I already made a post on this subject https://software.intel.com/en-us/forums/intel-c-compiler/topic/702712 so I will try not to duplicate.
I have a KNL job which appears to be affected by spills due to the Intel C++ compiler fusing loops so aggressively that it encounters severe register pressure. It runs roughly 50% faster with numactl setting for fast memory, compared with default cached mode, but VTune still shows hotspots associated with seemingly avoidable spills (attached VTune screen shot in that post).
I thought that I might inhibit the compiler from fusing loops by inserting #pragma nofusion but this has no effect (at least, -S produces identical asm file). -O2 is far worse than -O3. From past experience with AVX/AVX2, I thought the compiler might be capable of limiting fusion to where it doesn't thrash hardware resources. On earlier architectures, the number of fill buffers available was an issue, but it may not be on KNL. Still, the compiler doesn't seem to worry about exhausting the 32 registers at the stage where it performs fusion. I might have guessed, since 6-8 array data streams stored per loop was optimum on past machines, that AVX512 might handle around 20 (but not hundreds in one loop, as it tries to do with aggressive fusion). I suppose some of the spills may replace explicit array assignments, but eliminating a program defined store and reload seems useless if the compiler replaces it by a spill. Only 10 of the data streams are long enough for prefetch to come into play, but I don't know that the compiler keys in on that. opt-prefetch appears to make no difference to generated code.
In order to compile on Windows, I must add the option -Qgcc-dialect:490. I found no full documentation about that. There are both gcc-style macros and C++-14 style pragmas so maybe Intel is to be complimented for supporting such a combination. The developers used -ansi_alias but that doesn't appear to have any effect even on Windows (with -Qstd=c99). Nor does the option -fp:fast=2 which they used appear to have any effect.
I can't use the VTune GUI mode; it seems there is even more erratic communication at the remote site between the KNL and their head login node than between their ISP and mine. It seemed better over 4G than over wired internet. So maybe the VTune GUI is only possible for a terminal directly connected into a KNL. I didn't find out how to run Advisor from command line.
>>So maybe the VTune GUI is only possible for a terminal directly connected into a KNL.
True, but finalizing the hardware generated events is very time consuming. I've been told, but haven't tried, that you can run the VTune without finalizing on the KNL, then use the resultant VTune files from an instance of VTune run on a different machine (e.g Xeon host) to perform the finalize and exploration of the results.
I have to match the sampling rate to the run time, tar up the project and move it to a local host to analyze.
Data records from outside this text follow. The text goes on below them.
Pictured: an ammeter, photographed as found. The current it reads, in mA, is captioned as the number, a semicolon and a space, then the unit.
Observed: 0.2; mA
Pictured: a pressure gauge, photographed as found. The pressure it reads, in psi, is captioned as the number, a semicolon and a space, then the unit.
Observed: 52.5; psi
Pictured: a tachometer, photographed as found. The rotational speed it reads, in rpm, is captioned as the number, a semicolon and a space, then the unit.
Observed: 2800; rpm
The scp sessions can easily stall if too much data is collected (and that gets expensive on 4G).
>> (and that gets expensive on 4G).
Apparently you are using a cell phone hotspot for remote access. Do you have access to two remote systems? (KNL, Xeon)
IOW copy the data between two locally connected remote systems (not using your 4G bandwidth).
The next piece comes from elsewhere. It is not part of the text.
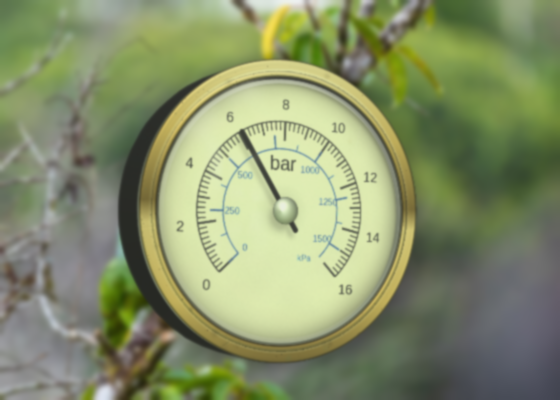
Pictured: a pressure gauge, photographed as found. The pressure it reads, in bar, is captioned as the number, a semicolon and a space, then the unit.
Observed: 6; bar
The KNL is behind a Xeon node facing the outside world. I don't know what that local connection is.
When I'm out of wired internet territory (doesn't that include much of the USA midwest and south?), I use a mobile hotspot connection but that doesn't seem a great disadvantage compared with wire/fiber internet in respect of keyboard response and VTune project uploads.
Having heard that 5G introduction is a year away, the internet providers are probably reluctant to bury more fiber. I don't think they're losing money on metered 4G usage.
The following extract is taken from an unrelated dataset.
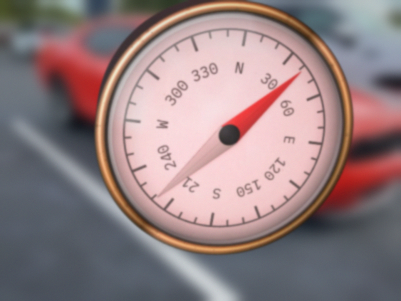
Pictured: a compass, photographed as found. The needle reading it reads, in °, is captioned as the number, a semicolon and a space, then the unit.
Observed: 40; °
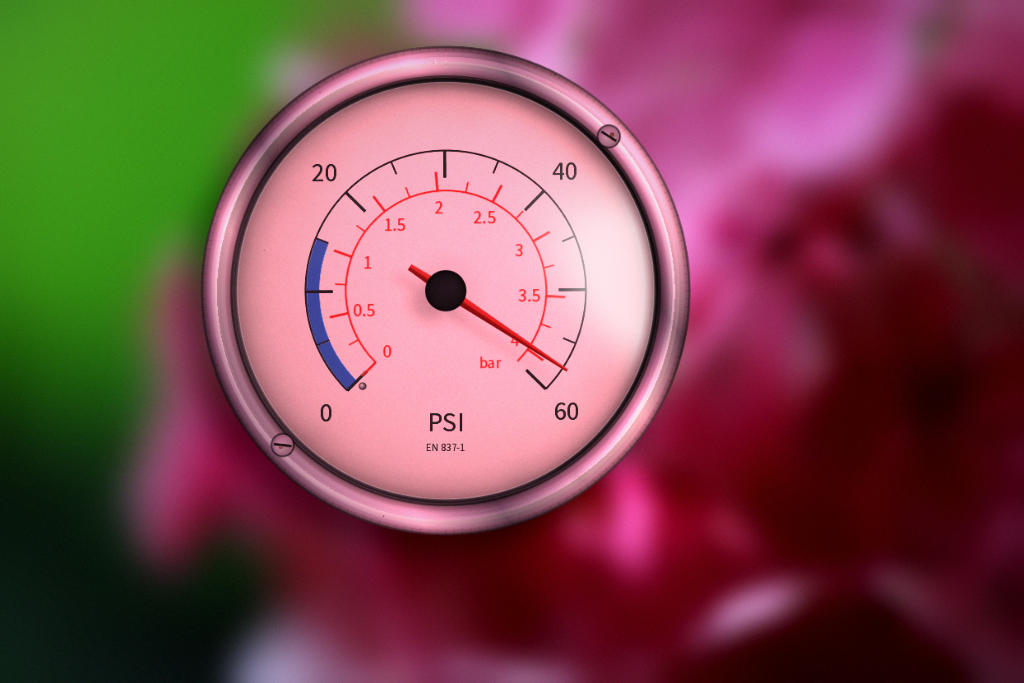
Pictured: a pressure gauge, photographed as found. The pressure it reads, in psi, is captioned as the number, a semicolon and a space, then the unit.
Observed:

If you are willing to experiment you might try a spin-off of what I use in my office. Ignore the fact that I am not using 4G hotspot and am locally connected.
The "usual" workstation I use is a Windows 7 Pro x64 on Core I72600K...
... with a 39" SEIKI 4K monitor (3840x2160)
My KNL system runs CentOS 7.2 (as does another Xeon E5-2620v2 with dual KNC).
The above have somewhat visually impaired single 1920x1080P and analog monitor.
While the directly connected monitors are suitable for command line use, I find the display space too limiting for program development (Eclipse) and for use in viewing VTune results.
My solution to this is to install XMing on the Windows system, then PuTTY into the Linux boxes giving each a 4K window. As to how much 4G usage this will cause for you, I cannot say. XMing may have some tuning knobs that you can use to reduce the screen update frequency (much like VNC has, which is an alternate means).